◆ REQUIREMENTS ◆
#1 Write out the stretch of the XFS log recovery email from "On Fri, Sep" through "during normal operation.".
#2 Continue the XFS log recovery email from the point where it stops.

On Fri, Sep 25, 2020 at 08:21:46AM -0400, Brian Foster wrote:
> On Wed, Sep 23, 2020 at 11:02:06PM -0700, Darrick J. Wong wrote:
> > From: Darrick J. Wong <darrick.wong@oracle.com>
> > 
> > When we replay unfinished intent items that have been recovered from the
> > log, it's possible that the replay will cause the creation of more
> > deferred work items.  As outlined in commit 509955823cc9c ("xfs: log
> > recovery should replay deferred ops in order"), later work items have an
> > implicit ordering dependency on earlier work items.  Therefore, recovery
> > must replay the items (both recovered and created) in the same order
> > that they would have been during normal operation.
> > 
> > For log recovery, we enforce this ordering by using an empty transaction
> > to collect deferred ops that get created in the process of recovering a
> > log intent item to prevent them from being committed before the rest of
> > the recovered intent items.  After we finish committing all the
> > recovered log items, we allocate a transaction with an enormous block
> > reservation, splice our huge list of created deferred ops into that
> > transaction, and commit it, thereby finishing all those ops.
> > 
> > This is /really/ hokey -- it's the one place in XFS where we allow
> > nested transactions; the splicing of the defer ops list is is inelegant
> > and has to be done twice per recovery function; and the broken way we
> > handle inode pointers and block reservations cause subtle use-after-free
> > and allocator problems that will be fixed by this patch and the two
> > patches after it.
> > 
> > Therefore, replace the hokey empty transaction with a structure designed
> > to capture each chain of deferred ops that are created as part of
> > recovering a single unfinished log intent.  Finally, refactor the loop
> > that replays those chains to do so using one transaction per chain.

◆ Stored data ◆
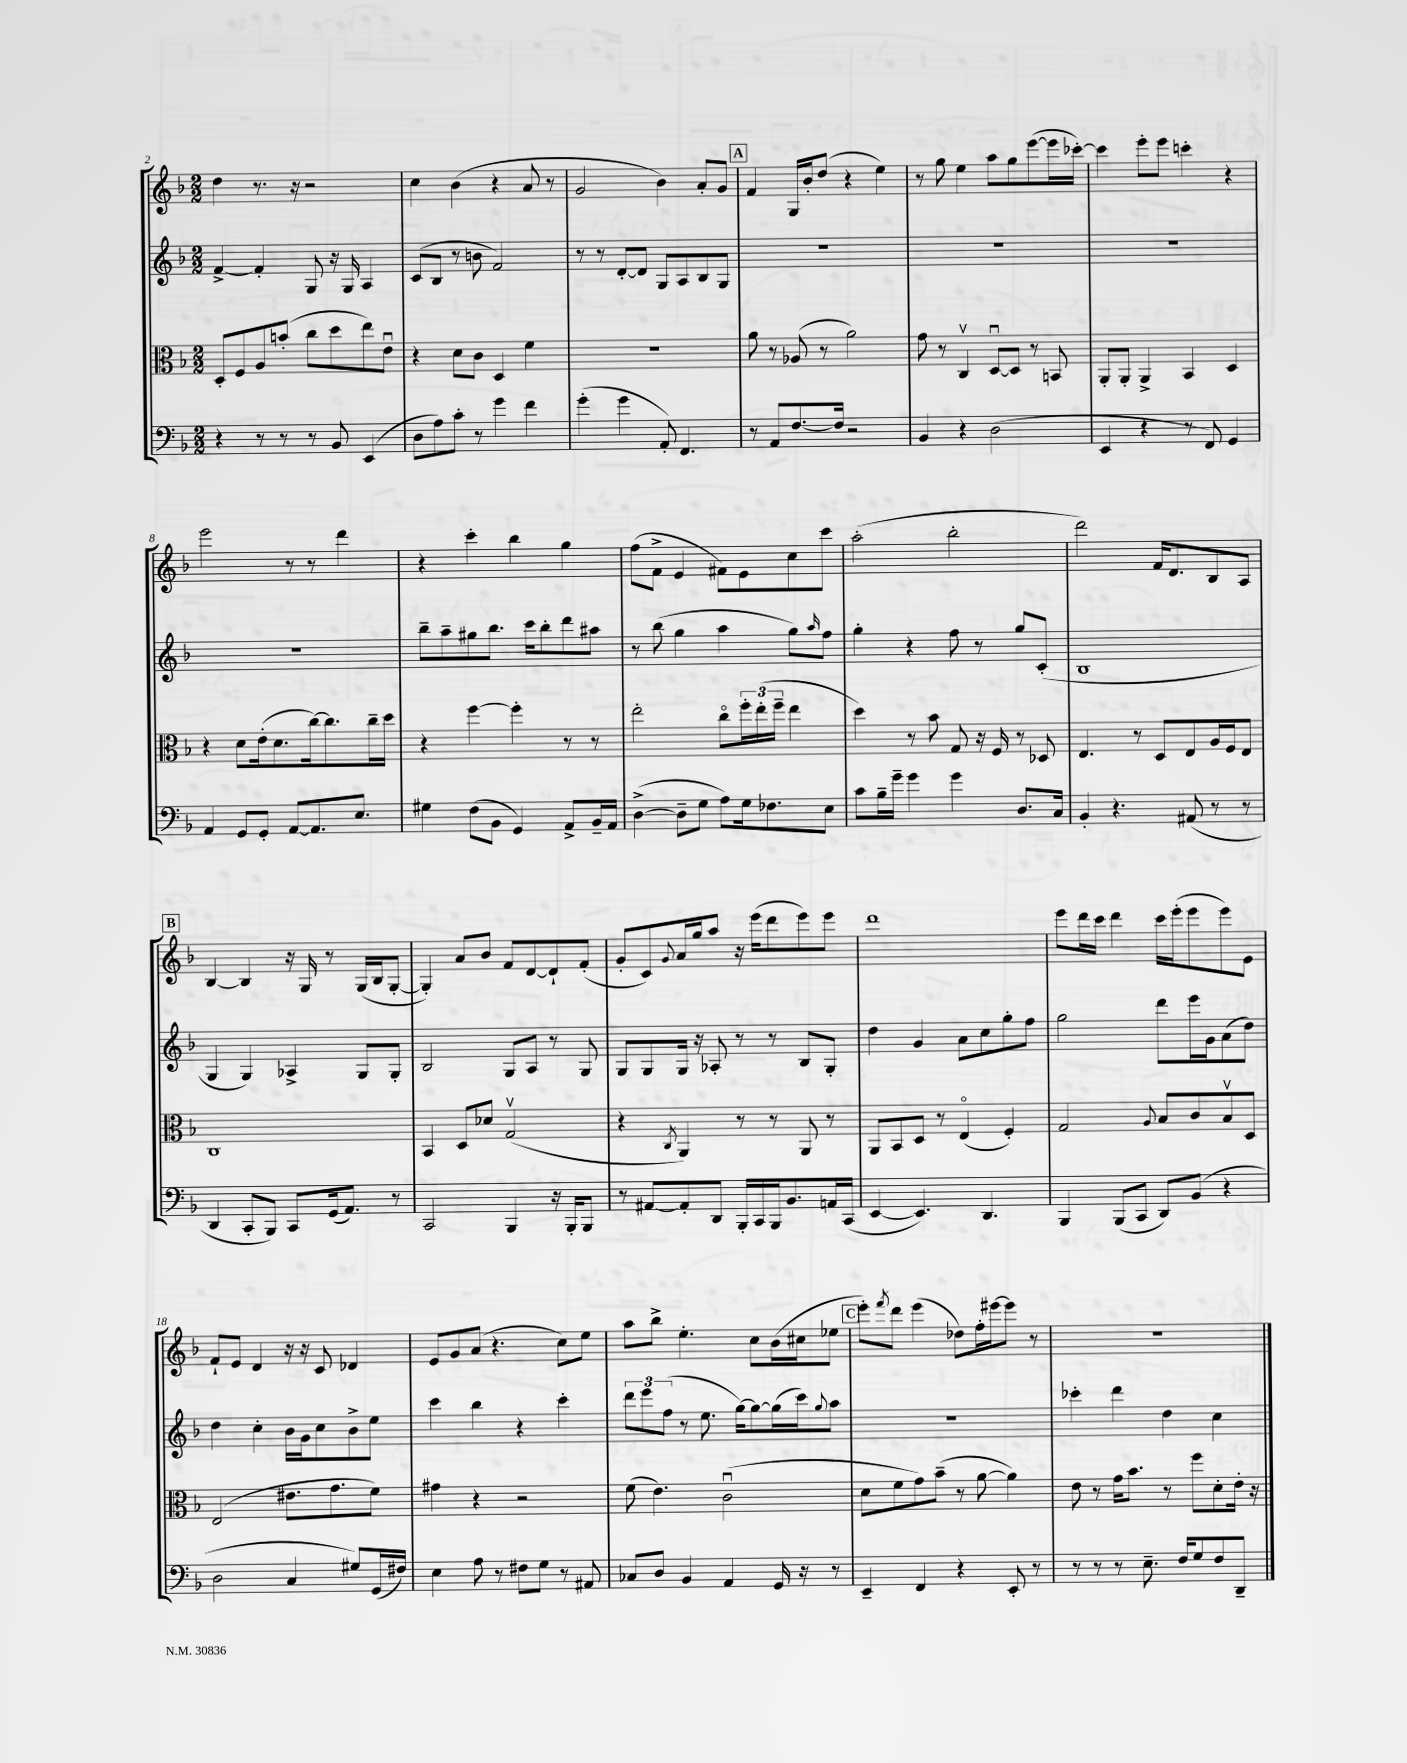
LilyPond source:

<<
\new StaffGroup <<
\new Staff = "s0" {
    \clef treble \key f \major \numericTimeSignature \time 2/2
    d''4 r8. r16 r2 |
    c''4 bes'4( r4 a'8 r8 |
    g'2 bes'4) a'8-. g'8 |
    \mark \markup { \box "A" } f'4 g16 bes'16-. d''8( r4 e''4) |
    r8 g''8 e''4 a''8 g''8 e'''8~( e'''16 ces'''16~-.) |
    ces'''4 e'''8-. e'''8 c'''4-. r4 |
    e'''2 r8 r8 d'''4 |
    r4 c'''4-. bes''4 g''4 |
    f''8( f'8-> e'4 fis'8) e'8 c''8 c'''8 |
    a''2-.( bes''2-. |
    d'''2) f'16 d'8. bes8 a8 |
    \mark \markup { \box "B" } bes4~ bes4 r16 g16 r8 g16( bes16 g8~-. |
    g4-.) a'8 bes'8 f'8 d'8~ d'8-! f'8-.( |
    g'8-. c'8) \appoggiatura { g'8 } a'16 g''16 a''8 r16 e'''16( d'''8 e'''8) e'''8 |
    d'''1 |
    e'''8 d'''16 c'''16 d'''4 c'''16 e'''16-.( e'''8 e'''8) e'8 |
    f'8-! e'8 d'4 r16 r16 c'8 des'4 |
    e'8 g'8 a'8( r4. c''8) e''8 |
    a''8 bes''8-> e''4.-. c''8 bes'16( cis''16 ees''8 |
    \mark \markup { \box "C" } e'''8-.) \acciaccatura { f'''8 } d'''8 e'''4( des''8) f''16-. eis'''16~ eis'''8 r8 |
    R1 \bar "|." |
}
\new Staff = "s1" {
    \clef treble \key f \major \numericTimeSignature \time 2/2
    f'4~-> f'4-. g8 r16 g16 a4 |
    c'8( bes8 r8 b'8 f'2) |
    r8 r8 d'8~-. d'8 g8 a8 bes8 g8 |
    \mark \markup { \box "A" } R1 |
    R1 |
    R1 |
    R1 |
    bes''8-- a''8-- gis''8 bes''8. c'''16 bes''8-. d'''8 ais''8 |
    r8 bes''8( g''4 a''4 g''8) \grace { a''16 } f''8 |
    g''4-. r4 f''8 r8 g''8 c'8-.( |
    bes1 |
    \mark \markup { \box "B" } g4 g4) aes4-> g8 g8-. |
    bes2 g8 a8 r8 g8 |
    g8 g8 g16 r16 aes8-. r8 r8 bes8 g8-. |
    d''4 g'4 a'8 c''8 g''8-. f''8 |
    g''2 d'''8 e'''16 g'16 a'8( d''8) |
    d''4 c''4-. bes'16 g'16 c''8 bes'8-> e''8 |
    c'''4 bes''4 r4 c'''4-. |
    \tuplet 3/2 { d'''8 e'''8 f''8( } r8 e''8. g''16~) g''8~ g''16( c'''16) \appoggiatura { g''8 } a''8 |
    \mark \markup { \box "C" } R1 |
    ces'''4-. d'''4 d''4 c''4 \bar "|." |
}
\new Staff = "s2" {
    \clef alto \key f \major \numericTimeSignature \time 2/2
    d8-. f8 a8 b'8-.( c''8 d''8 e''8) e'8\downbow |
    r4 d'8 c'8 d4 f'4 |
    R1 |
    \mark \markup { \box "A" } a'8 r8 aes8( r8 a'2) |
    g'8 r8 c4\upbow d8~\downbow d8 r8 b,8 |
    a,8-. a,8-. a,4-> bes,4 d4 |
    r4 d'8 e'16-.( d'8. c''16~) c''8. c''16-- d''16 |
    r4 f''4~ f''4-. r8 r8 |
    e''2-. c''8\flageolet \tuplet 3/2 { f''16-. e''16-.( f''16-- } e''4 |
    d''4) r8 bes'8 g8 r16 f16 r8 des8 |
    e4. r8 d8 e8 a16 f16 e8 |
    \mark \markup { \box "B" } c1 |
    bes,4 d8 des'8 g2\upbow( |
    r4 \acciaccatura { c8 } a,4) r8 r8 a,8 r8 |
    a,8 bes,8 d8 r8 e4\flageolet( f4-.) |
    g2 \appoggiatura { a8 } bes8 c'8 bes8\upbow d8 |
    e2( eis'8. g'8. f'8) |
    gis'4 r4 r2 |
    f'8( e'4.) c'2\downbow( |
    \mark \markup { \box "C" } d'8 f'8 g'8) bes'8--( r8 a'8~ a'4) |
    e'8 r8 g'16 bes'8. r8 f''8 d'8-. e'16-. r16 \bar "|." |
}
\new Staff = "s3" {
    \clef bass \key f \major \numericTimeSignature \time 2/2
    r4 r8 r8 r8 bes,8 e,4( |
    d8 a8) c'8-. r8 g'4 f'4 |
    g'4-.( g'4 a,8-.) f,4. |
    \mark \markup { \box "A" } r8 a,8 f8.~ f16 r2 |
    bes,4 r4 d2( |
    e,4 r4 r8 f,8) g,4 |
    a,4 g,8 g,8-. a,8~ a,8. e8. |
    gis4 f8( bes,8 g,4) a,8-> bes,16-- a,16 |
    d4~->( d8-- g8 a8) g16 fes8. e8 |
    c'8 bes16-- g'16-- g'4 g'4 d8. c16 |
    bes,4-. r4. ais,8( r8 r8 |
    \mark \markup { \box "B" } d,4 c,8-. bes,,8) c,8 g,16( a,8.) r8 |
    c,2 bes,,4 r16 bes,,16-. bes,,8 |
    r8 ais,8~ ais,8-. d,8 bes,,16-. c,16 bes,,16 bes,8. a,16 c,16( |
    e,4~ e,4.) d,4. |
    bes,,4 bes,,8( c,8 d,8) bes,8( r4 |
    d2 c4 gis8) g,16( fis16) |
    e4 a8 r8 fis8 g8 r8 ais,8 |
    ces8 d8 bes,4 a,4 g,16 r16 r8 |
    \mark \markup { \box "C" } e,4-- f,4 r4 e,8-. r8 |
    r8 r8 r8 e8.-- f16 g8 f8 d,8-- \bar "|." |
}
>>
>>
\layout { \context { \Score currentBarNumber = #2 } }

◆ RESPONSES BY TASK ◆
#1
On Fri, Sep 25, 2020 at 08:21:46AM -0400, Brian Foster wrote:
> On Wed, Sep 23, 2020 at 11:02:06PM -0700, Darrick J. Wong wrote:
> > From: Darrick J. Wong <darrick.wong@oracle.com>
> > 
> > When we replay unfinished intent items that have been recovered from the
> > log, it's possible that the replay will cause the creation of more
> > deferred work items.  As outlined in commit 509955823cc9c ("xfs: log
> > recovery should replay deferred ops in order"), later work items have an
> > implicit ordering dependency on earlier work items.  Therefore, recovery
> > must replay the items (both recovered and created) in the same order
> > that they would have been during normal operation.

#2
> > 
> > Signed-off-by: Darrick J. Wong <darrick.wong@oracle.com>
> > ---
> > v2: rework the api so we pass around the capture list instead of pointer
> > pointer weirdness
> > ---
> >  fs/xfs/libxfs/xfs_defer.c       |   73 ++++++++++++++++++++--
> >  fs/xfs/libxfs/xfs_defer.h       |   20 ++++++
> >  fs/xfs/libxfs/xfs_log_recover.h |    2 +
> >  fs/xfs/xfs_bmap_item.c          |   16 +----
> >  fs/xfs/xfs_extfree_item.c       |    7 +-
> >  fs/xfs/xfs_log_recover.c        |  131 +++++++++++++++++++++++----------------
> >  fs/xfs/xfs_refcount_item.c      |   16 +----
> >  fs/xfs/xfs_rmap_item.c          |    7 +-
> >  fs/xfs/xfs_trans.h              |    3 +
> >  9 files changed, 181 insertions(+), 94 deletions(-)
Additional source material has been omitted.